The ties that bind
So FPM leader and MP, Michel Aoun flew into Tehran on Sunday to, in his own words, “establish friendship” with a nation he also declared, at a press conference on Monday with Iranian foreign minister Manouchehr Mottaki, had never supported one Lebanese group against another.
We’ll put the latter piece of stand-up comedy down to jet lag and focus on his first statement, made at Beirut airport before he boarded the plane to Tehran. Someone should have told the former army commander that the ties that bind – and we don’t mean in the good sense – were established between Iran and Lebanon nearly a quarter of a century ago, courtesy of Hezbollah.
It is a well-documented friendship. Aoun’s main ally in the March 8 bloc receives its doctrinal inspiration, martial means and military ethos from Tehran. Iran allegedly pumps at least $50 million dollars a month into Lebanon, and after the 2006 summer war, got out its oil-drenched check book to stump up further reparations for damage its local proxy had incurred in its disastrous one month battle with Israel. In fact, it is no exaggeration to posit that Iran sees Lebanon, through the prism of Hezbollah, as nothing short of a satellite state. So in terms of friendship that box appears to be ticked.

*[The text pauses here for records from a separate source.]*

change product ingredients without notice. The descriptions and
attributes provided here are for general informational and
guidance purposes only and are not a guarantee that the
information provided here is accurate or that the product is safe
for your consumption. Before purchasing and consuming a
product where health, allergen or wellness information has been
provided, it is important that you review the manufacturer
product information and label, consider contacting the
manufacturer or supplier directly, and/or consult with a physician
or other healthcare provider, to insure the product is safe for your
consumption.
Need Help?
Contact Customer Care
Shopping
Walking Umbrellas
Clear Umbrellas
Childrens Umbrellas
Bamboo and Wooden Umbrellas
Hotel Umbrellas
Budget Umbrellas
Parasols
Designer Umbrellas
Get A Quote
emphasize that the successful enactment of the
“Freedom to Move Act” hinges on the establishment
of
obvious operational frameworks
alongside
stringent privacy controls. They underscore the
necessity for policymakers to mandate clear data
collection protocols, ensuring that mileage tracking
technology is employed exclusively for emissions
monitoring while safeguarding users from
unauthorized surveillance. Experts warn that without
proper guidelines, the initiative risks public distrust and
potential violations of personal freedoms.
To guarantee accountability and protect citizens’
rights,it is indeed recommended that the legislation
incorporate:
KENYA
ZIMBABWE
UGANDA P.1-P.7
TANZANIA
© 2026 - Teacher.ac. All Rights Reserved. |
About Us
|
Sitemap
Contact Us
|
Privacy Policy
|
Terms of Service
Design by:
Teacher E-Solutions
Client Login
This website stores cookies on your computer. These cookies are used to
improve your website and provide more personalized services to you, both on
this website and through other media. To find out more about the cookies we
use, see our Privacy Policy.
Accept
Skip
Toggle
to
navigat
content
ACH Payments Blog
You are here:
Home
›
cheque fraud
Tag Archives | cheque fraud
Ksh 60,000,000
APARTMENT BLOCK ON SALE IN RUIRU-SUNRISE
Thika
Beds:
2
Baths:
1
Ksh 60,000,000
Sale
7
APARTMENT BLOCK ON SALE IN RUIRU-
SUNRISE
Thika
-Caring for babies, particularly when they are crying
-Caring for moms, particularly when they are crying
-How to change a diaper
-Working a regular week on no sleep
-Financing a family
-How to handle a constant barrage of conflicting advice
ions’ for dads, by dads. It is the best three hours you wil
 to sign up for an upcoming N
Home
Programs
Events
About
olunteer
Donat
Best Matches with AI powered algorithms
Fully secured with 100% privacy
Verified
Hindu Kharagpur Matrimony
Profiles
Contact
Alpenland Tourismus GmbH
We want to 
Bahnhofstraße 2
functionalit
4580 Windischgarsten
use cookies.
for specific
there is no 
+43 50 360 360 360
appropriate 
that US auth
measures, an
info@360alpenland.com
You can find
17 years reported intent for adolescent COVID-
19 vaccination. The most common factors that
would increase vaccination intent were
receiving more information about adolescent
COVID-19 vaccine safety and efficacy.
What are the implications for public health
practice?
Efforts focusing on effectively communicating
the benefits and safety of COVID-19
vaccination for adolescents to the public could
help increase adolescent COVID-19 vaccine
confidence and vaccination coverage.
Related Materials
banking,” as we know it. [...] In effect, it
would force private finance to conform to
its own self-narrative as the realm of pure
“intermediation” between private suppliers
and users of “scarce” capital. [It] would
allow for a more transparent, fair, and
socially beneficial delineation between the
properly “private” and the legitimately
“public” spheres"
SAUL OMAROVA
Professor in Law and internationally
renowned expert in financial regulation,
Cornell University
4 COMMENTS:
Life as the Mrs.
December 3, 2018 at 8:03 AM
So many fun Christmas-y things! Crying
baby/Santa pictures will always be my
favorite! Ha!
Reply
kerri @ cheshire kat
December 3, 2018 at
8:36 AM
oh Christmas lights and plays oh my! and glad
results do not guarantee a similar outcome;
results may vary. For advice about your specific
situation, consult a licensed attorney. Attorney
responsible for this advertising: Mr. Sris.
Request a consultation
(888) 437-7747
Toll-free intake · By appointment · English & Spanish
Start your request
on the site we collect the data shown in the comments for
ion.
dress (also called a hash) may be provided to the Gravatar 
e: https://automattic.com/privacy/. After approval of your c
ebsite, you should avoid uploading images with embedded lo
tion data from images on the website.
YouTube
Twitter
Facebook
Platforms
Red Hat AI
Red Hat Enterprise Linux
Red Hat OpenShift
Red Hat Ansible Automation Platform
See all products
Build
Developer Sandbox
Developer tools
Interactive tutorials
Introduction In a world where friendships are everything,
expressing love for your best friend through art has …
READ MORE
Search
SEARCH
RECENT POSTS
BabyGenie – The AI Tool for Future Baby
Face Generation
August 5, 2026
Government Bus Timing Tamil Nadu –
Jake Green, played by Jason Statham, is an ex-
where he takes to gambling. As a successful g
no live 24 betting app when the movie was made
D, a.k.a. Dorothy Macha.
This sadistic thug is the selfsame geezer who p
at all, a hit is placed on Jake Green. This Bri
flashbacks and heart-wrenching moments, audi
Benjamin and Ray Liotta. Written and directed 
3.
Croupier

So why is the former army commander going to Iran, especially as he has spent the past two years trying to convince his followers that his MOU with Hezbollah was signed purely on the basis of cementing national unity? It is no secret that even those within his inner circle in the FPM are concerned about the direction, both geographical and political, their leader is taking them. The Iran trip comes on the heels of internal dissention over Aoun’s son-in-law, Telecommunications Minister and MP Gebran Bassil’s riding roughshod within the party.
Maybe one should look at Aoun’s robust defense of Hezbollah in the past six months – his backing of the attempted coup, his tour of the south, his refusal to condemn the murder of a Lebanese army pilot and his hounding of French language daily, L’ Orient Le Jour, when it dared to question whether the shooting was an accident – for a clue as to why it appears that Aoun’s role in Lebanese politics as been reduced to do Hezbollah’s, and by extension Iran’s, bidding.
Finally, as Aoun sits with the theocratic rulers of Iran, the Christian leader should be advised about a little-noticed draft law that passed the first of two votes in the Iranian Parliament over the summer. The legislation mandates the death penalty for anyone who converts from Islam and appears poised to become a justification for persecuting Christians and Baha’is. Tehran has executed Muslims for converting to Christianity in the past, and, with conversion becoming increasingly common in the Islamic Republic, this legislation – which Iranian President Mahmoud Ahmadinejad lobbied for – flies in the face of not only international human rights, but also Lebanon’s spirit of religious tolerance. As a self-described representative of the Christian community in Lebanon, Aoun should be worried about sitting at the same table as those who would hang a man for his religious beliefs. He should choose his friends more carefully.